What is expected:
In the records below, find the line that contains "- added exceptions" and the line that contains "of C++ Skills". Set down exactly those lines and every line between them, and nothing more.

Input data:
● ● ●

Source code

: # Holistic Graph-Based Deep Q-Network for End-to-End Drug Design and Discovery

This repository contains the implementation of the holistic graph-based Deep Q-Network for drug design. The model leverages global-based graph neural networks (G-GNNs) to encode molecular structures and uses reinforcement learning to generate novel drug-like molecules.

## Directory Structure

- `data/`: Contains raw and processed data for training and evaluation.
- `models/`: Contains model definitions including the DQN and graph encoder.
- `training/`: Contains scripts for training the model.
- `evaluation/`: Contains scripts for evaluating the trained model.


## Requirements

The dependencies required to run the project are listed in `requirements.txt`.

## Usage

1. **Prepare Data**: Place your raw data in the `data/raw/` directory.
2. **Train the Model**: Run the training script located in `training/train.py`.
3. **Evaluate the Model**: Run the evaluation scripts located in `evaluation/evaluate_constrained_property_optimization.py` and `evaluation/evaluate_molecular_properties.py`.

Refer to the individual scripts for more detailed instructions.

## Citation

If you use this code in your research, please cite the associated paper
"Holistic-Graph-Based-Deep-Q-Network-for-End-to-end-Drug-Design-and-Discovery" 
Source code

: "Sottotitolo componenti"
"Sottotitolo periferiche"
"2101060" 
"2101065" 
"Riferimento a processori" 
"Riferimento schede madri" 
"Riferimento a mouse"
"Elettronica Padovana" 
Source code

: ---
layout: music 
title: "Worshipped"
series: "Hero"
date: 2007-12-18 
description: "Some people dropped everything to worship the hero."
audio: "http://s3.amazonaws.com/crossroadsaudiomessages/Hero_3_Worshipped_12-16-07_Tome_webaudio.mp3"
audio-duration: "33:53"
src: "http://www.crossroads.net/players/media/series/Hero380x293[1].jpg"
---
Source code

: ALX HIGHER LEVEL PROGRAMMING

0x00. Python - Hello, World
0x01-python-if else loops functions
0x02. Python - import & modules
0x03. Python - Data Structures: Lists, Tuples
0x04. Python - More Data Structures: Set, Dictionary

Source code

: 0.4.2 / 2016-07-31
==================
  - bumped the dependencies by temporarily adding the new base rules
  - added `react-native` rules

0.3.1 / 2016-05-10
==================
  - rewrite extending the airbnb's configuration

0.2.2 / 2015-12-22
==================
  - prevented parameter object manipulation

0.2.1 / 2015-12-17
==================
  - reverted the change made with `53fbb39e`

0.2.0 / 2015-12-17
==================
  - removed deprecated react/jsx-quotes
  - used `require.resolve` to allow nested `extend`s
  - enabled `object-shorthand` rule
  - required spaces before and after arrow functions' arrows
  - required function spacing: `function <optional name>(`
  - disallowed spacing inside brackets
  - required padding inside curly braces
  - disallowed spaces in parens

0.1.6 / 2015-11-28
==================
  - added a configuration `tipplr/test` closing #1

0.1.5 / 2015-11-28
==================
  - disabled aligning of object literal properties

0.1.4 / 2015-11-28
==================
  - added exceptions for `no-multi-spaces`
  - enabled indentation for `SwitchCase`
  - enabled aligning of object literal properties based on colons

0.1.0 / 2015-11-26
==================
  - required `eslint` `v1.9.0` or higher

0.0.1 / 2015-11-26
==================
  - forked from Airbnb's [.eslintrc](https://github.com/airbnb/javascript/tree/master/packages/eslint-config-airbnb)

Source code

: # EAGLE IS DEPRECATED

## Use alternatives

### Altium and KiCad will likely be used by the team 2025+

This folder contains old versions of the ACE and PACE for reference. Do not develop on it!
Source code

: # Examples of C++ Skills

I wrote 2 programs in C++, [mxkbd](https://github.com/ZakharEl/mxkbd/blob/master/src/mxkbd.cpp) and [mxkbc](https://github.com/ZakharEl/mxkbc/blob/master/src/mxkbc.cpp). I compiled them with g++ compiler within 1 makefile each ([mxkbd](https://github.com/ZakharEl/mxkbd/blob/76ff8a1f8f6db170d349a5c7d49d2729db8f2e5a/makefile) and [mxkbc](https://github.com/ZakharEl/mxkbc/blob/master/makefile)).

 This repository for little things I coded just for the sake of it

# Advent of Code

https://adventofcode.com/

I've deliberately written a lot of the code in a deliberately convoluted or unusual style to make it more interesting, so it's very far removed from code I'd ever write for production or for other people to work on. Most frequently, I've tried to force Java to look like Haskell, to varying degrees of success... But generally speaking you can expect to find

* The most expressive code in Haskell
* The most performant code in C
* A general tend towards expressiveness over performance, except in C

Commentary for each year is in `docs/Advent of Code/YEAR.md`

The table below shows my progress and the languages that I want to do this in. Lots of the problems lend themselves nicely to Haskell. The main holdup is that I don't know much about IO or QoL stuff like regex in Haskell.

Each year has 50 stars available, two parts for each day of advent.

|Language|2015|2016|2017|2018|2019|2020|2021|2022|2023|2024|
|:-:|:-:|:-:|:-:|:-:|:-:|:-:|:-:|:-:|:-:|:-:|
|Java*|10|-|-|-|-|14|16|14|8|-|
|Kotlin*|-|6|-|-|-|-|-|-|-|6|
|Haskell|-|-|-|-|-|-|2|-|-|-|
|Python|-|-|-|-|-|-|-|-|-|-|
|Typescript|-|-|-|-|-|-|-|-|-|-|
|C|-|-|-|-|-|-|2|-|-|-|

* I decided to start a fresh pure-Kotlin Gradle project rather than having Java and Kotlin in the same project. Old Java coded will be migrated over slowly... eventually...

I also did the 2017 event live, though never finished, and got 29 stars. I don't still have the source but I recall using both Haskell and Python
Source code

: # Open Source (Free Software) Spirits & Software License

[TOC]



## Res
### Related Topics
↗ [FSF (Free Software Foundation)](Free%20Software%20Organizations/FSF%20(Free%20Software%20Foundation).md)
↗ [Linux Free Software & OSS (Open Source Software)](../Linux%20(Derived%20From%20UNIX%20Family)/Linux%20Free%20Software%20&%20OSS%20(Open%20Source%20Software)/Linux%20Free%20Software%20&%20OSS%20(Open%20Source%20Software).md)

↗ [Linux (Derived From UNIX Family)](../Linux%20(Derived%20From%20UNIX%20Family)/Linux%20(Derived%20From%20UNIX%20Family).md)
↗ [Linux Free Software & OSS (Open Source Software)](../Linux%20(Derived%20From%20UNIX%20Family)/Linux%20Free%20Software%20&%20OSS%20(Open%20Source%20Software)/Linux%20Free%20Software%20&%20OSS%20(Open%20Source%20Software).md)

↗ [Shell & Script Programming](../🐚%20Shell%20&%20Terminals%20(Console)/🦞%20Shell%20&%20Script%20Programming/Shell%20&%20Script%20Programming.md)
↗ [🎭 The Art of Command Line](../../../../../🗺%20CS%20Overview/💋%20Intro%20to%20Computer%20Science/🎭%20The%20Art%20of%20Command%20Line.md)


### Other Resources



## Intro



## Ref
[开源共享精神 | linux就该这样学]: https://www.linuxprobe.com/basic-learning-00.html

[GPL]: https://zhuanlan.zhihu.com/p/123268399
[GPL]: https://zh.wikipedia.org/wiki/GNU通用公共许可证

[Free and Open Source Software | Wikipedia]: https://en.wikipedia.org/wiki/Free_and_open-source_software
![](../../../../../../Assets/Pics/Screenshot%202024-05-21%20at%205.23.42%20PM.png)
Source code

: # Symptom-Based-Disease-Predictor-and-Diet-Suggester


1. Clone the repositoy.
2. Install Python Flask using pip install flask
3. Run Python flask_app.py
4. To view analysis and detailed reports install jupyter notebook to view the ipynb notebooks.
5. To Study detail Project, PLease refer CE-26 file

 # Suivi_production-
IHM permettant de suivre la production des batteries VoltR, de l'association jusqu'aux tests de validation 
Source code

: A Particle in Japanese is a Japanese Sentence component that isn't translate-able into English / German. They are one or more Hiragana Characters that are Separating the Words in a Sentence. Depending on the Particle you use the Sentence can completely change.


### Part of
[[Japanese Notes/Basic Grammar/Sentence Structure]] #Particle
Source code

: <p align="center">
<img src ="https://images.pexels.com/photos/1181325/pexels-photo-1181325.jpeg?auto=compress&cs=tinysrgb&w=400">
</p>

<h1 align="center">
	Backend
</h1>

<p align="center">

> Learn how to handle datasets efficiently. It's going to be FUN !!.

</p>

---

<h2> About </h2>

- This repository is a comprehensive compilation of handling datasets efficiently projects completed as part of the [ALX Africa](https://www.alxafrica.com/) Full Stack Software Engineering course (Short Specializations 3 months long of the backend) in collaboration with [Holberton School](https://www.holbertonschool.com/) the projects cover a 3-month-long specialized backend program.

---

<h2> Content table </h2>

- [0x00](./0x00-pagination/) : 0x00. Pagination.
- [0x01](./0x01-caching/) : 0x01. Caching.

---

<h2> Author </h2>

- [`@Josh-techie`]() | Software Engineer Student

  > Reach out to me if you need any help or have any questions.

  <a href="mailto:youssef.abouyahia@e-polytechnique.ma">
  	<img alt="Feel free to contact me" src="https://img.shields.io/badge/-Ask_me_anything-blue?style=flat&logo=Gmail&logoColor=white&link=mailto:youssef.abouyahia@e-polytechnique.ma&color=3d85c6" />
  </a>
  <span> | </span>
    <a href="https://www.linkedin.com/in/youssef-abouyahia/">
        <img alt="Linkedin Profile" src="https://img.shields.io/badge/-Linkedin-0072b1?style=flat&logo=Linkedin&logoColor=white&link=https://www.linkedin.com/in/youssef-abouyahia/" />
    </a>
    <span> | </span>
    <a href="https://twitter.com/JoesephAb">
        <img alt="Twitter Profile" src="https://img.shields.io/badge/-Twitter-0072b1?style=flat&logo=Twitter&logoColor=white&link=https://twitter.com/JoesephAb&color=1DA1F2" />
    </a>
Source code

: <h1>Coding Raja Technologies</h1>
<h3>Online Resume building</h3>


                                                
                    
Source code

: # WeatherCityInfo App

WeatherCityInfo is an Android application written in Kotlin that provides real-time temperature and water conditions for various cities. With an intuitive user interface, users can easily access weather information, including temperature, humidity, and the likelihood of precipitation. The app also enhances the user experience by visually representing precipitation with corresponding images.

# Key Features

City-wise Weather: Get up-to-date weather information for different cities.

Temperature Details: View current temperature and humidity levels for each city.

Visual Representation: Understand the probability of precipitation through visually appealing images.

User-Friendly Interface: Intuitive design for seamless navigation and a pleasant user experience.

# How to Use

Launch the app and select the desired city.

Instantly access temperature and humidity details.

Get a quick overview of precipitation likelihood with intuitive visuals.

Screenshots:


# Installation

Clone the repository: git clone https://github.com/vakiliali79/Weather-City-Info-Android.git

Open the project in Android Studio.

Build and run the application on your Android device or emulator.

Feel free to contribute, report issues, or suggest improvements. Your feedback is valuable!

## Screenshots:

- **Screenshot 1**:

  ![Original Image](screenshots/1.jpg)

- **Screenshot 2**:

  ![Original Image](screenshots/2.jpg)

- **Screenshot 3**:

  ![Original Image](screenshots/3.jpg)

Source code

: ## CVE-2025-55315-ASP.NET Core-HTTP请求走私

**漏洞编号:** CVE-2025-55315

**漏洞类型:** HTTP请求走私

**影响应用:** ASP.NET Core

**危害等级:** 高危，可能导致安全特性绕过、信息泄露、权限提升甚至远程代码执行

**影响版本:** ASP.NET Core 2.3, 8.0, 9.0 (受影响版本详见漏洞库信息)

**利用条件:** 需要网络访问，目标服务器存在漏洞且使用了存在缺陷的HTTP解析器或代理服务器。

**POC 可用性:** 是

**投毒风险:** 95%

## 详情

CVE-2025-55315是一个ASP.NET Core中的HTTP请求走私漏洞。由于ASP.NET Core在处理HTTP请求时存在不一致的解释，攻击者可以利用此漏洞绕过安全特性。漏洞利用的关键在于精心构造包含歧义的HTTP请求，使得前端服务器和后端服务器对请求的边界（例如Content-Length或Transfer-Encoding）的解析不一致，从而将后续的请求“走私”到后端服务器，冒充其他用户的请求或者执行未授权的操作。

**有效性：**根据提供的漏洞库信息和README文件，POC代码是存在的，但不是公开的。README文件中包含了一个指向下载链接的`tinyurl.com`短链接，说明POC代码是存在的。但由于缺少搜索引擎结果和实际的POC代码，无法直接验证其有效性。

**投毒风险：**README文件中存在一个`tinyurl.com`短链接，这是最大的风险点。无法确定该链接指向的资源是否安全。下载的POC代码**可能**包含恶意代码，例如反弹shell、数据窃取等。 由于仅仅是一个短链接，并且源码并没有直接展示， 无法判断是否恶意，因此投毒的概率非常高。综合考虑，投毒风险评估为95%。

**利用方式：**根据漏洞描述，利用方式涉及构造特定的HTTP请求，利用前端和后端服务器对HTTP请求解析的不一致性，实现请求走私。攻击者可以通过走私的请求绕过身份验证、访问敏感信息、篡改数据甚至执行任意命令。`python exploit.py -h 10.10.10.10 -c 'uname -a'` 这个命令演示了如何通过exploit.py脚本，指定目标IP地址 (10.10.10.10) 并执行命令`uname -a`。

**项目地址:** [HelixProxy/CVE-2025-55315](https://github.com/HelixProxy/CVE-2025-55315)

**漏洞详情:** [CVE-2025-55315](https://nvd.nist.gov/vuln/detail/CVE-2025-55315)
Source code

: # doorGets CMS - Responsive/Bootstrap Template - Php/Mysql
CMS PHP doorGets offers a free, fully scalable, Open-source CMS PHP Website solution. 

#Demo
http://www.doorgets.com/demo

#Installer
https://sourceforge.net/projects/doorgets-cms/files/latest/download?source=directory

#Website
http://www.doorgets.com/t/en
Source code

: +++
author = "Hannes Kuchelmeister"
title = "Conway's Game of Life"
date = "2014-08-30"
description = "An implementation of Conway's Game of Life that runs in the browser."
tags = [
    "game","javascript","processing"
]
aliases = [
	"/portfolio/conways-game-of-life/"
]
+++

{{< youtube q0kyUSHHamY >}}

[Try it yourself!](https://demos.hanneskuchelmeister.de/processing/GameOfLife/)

● ● ●

Output for this exercise:
  - added exceptions for `no-multi-spaces`
  - enabled indentation for `SwitchCase`
  - enabled aligning of object literal properties based on colons

0.1.0 / 2015-11-26
==================
  - required `eslint` `v1.9.0` or higher

0.0.1 / 2015-11-26
==================
  - forked from Airbnb's [.eslintrc](https://github.com/airbnb/javascript/tree/master/packages/eslint-config-airbnb)

Source code

: # EAGLE IS DEPRECATED

## Use alternatives

### Altium and KiCad will likely be used by the team 2025+

This folder contains old versions of the ACE and PACE for reference. Do not develop on it!
Source code

: # Examples of C++ Skills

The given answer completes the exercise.